▶ Required work
Leaving the pictures aside, repeat each line below exactly.

**** Collected material

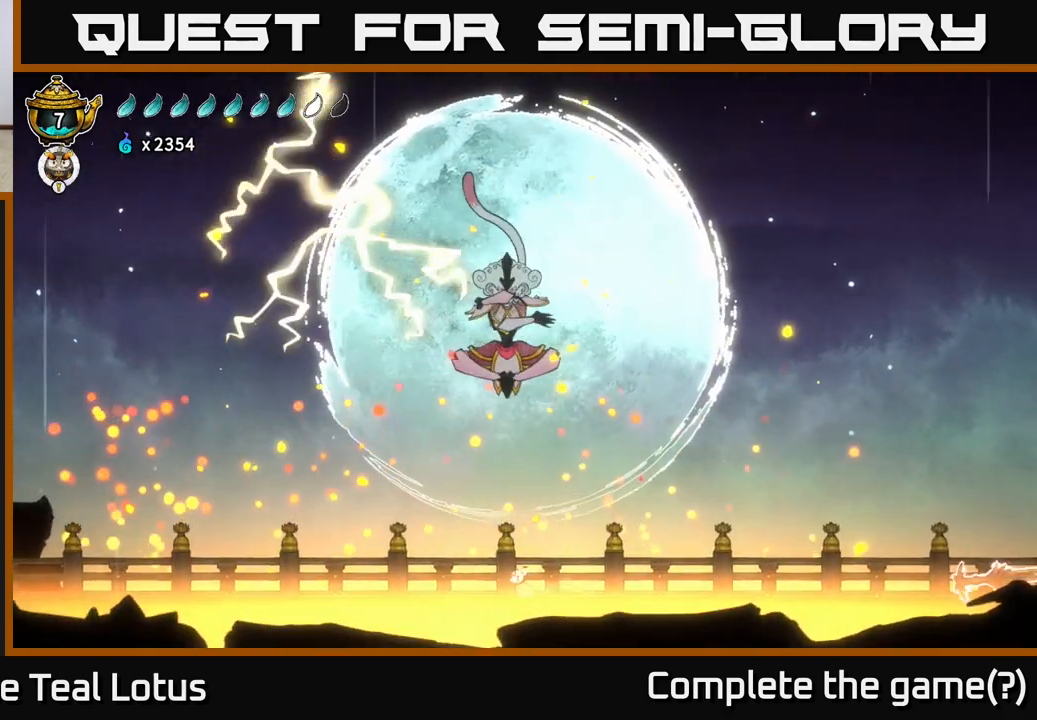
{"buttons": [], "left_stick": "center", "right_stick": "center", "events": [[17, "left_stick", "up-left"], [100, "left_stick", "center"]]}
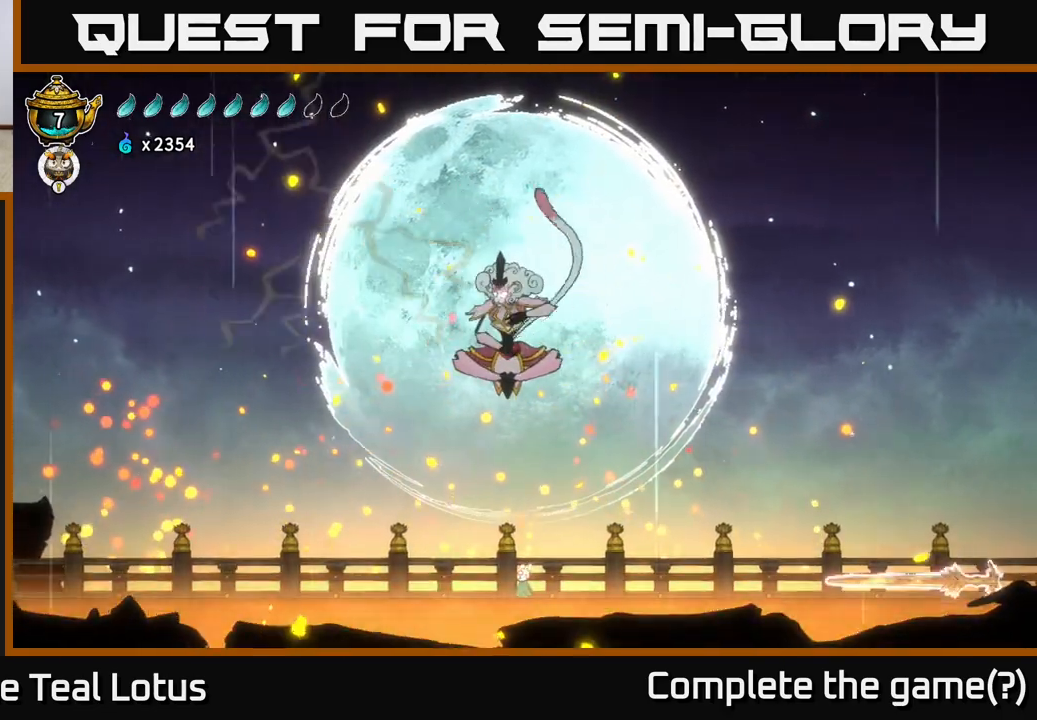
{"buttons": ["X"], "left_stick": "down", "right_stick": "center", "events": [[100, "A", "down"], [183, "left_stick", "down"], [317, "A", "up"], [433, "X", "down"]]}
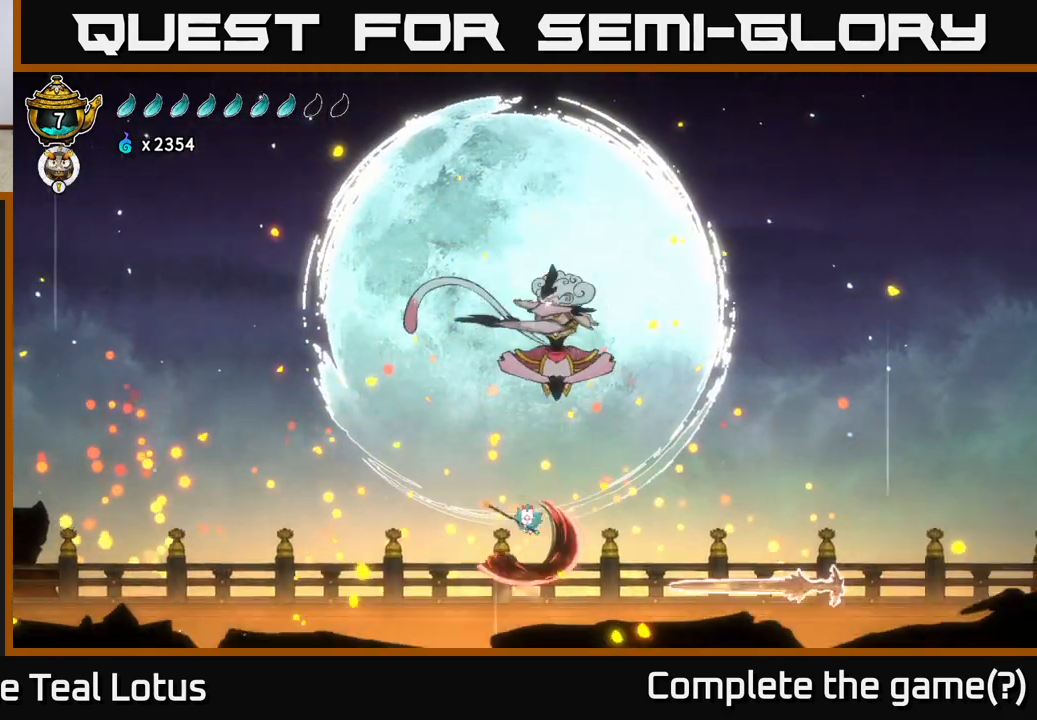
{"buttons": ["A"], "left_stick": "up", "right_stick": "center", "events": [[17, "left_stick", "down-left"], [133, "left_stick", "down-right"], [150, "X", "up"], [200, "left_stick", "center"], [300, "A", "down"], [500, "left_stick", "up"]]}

********

▶ Finished task
{"buttons": [], "left_stick": "center", "right_stick": "center", "events": [[17, "left_stick", "up-left"], [100, "left_stick", "center"]]}
{"buttons": ["X"], "left_stick": "down", "right_stick": "center", "events": [[100, "A", "down"], [183, "left_stick", "down"], [317, "A", "up"], [433, "X", "down"]]}
{"buttons": ["A"], "left_stick": "up", "right_stick": "center", "events": [[17, "left_stick", "down-left"], [133, "left_stick", "down-right"], [150, "X", "up"], [200, "left_stick", "center"], [300, "A", "down"], [500, "left_stick", "up"]]}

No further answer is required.